Chapter 17: Classes and Objects

17.1 Object-oriented programming (OOP)

  • Main programming paradigm used in the creation of new software.
  • Developed as a way to handle the rapidly increasing size and complexity of software systems and to make it easier to modify these large and complex systems over time.
  • Up to now, some of the programs we have been writing use a procedural programming paradigm
  • Procedural programming (what we've used up until now) focuses on writing functions or procedures which operate on data
  • Object-oriented programming focuses on the creation of objects which contain both data and functionality together
  • Usually, each object definition corresponds to some object or concept in the real world
    • The functions that operate on that object correspond to the ways real-world objects interact.

17.2 A Change of Perspective

  • We wrote functions and called them using a syntax such as drawCircle(tess)
    • This suggests that the function is the active agent.
  • In object-oriented programming, the objects are considered the active agents.
    • For example, in our early introduction to turtles, we used an object-oriented style.

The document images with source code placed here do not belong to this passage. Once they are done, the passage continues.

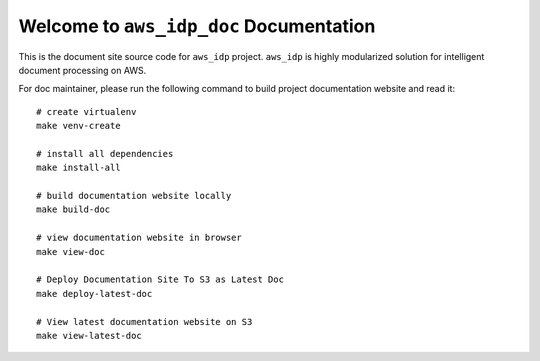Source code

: Welcome to ``aws_idp_doc`` Documentation
==============================================================================
This is the document site source code for ``aws_idp`` project. ``aws_idp`` is highly modularized solution for intelligent document processing on AWS.

For doc maintainer, please run the following command to build project documentation website and read it::

    # create virtualenv
    make venv-create

    # install all dependencies
    make install-all

    # build documentation website locally
    make build-doc

    # view documentation website in browser
    make view-doc

    # Deploy Documentation Site To S3 as Latest Doc
    make deploy-latest-doc

    # View latest documentation website on S3
    make view-latest-doc


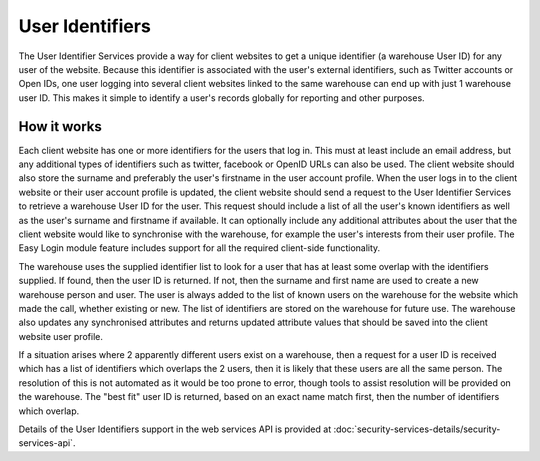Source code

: User Identifiers
================

The User Identifier Services provide a way for client websites to get a unique
identifier (a warehouse User ID) for any user of the website. Because this
identifier is associated with the user's external identifiers, such as Twitter
accounts or Open IDs, one user logging into several client websites linked to
the same warehouse can end up with just 1 warehouse user ID. This makes it
simple to identify a user's records globally for reporting and other purposes.

How it works
------------

Each client website has one or more identifiers for the users that log in. This
must at least include an email address, but any additional types of identifiers
such as twitter, facebook or OpenID URLs can also be used. The client website
should also store the surname and preferably the user's firstname in the user
account profile. When the user logs in to the client website or their user
account profile is updated, the client website should send a request to the
User Identifier Services to retrieve a warehouse User ID for the user. This
request should include a list of all the user's known identifiers as well as the
user's surname and firstname if available. It can optionally include any
additional attributes about the user that the client website would like to
synchronise with the warehouse, for example the user's interests from their user
profile. The Easy Login module feature includes support for all the
required client-side functionality.

The warehouse uses the supplied identifier list to look for a user that has at
least some overlap with the identifiers supplied. If found, then the user ID is
returned. If not, then the surname and first name are used to create a new
warehouse person and user. The user is always added to the list of known users
on the warehouse for the website which made the call, whether existing or new.
The list of identifiers are stored on the warehouse for future use. The warehouse
also updates any synchronised attributes and returns updated attribute values
that should be saved into the client website user profile.

If a situation arises where 2 apparently different users exist on a warehouse,
then a request for a user ID is received which has a list of identifiers which
overlaps the 2 users, then it is likely that these users are all the same
person. The resolution of this is not automated as it would be too prone to
error, though tools to assist resolution will be provided on the warehouse. The
"best fit" user ID is returned, based on an exact name match first, then the
number of identifiers which overlap.

Details of the User Identifiers support in the web services API is provided at
:doc:`security-services-details/security-services-api`.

We said tess.forward(100), which asks the turtle to move itself forward by the given number of steps.
    • An invocation like tess.circle() says “Hey tess! Please use your circle method!”
  • This change in perspective is sometimes considered to be a more “polite” way to write programming instructions
  • Often times shifting responsibility from the functions onto the objects makes it possible to write more versatile functions and makes it easier to maintain and reuse code.
  • The most important advantage of the object-oriented style is that it fits our mental chunking more accurately

17.3 Objects Revisited

  • In Python, every value is actually an object.
    • Whether it be a turtle, a list, or even an integer, they are all objects.
  • An object has a state and a collection of methods (basically a function within an object/class) that it can perform.
  • The state of an object represents those things that the object knows about itself.
  • With turtle objects, each turtle has a state consisting of the turtle’s position, its color, its heading, etc.
  • Each turtle also has the ability to go forward, backward, or turn right or left.